Howlin' Wolf wears a baseball cap now. Muddy Waters are the subject of a rabid environmentalist's grievous concern. Son House is a tanning booth in a San Fernando Valley mall. John Lee Hooker is now John Lee escort.
I could go on, you know I could, but you get the picture. The blues is essentially dead, but not really. It hangs on in the garages of baby boomers dreaming of Eric Clapton's slow hand, while seeking respite from an untidy world and an irksome domesticity.
Aficionados, obsessive collectors and graying bluesologists have all the blue vinyl they need. No new fix, it seems, to appease their addiction. They have downloaded the endless configurations of blues classics. They have been to the digital crossroads a 1,000 times. They are now indeed blue in the face.
I consider hip-hop the new blues. News from the streets. Emotional journalism. Still the dark tales of oppression, still the sexual braggadocio, still clad in flamboyance. Still gritty, carnal, obscene, vengeful, in despair, in love.
Exactly the same human experience that birthed the songs of Lightnin' Hopkins, R.L. Burnside and Robert Johnson. Reportage from the soul. Live coverage of a world gone mad … Glocks and Gucci … John Gotti and the ghetto … connecting the polka dots of the human condition right now. Healing, enraging, provoking, clarifying and uniting.
Lil Wayne has now surpassed the King, Elvis himself, as the artist with the most charted hits. Good! Records (sic) were meant to be broken.
Elvis was a blues singer, Neil Sedaka was not. Elvis and Chuck Berry and Little Richard created rock 'n' roll from the blues and the beats go on … from the wolf to Snoop Dogg or Lion as you wish.
Growing up in London (I use the term loosely), us skinny white boys were obsessed with the dark tales from the other side.
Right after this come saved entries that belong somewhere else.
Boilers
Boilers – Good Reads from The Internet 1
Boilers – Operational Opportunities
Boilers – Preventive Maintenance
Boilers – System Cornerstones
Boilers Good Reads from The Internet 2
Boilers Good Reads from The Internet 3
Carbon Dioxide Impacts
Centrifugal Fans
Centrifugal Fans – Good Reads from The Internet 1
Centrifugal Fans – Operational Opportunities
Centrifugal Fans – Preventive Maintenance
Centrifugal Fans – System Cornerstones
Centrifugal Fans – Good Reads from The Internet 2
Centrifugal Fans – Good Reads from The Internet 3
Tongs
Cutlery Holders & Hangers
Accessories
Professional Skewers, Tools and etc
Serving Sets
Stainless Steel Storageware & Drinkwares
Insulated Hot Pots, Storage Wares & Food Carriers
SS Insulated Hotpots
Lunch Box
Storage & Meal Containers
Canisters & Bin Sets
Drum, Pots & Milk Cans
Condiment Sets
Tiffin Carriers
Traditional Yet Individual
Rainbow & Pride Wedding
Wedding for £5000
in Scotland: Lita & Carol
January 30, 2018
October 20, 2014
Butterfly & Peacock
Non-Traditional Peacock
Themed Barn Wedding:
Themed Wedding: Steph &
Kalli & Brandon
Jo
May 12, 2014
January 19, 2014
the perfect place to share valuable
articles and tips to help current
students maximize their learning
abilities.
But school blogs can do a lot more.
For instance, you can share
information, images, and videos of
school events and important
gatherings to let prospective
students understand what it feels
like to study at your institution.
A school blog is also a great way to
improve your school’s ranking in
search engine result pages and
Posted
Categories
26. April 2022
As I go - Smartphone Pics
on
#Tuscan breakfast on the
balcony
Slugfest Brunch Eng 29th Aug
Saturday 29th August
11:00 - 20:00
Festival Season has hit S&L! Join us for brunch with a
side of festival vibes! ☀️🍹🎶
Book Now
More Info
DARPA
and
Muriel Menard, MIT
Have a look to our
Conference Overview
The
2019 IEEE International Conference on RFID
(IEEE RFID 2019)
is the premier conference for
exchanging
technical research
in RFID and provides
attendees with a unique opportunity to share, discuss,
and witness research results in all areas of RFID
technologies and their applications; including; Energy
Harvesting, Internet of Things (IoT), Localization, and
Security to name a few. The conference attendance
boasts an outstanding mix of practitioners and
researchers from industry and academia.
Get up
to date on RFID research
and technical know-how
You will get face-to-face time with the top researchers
Incongruous and extraordinary as it was. It is no different from Caucasian kids grabbing hold of hip hop and not letting go. Why?
Because it's real. You can taste it, embrace it, fight for it, make love to it. The artists that make it, live it. They get into real trouble, have mad affairs, fight with each other's notions of authenticity and credibility. In short, they are alive, exciting … all the while displaying their wealth on every part of their body, even teeth. Putting the old blues men's garish diamond pinkie rings to shame. Such is progress; from Cadillacs to Lamborghinis, same stories, different cars.
Lyrically, no-one could reasonably argue that today's rap artists are not writing the most astounding 21st-century poetry, astonishing in its clarity and perception, to say nothing of the Olympian dexterity of it's delivery.
The blues of yesterday is an iPod away. Grieve not, purists. Different raps for different chaps. I will always have Robert Johnson and Slim Shady.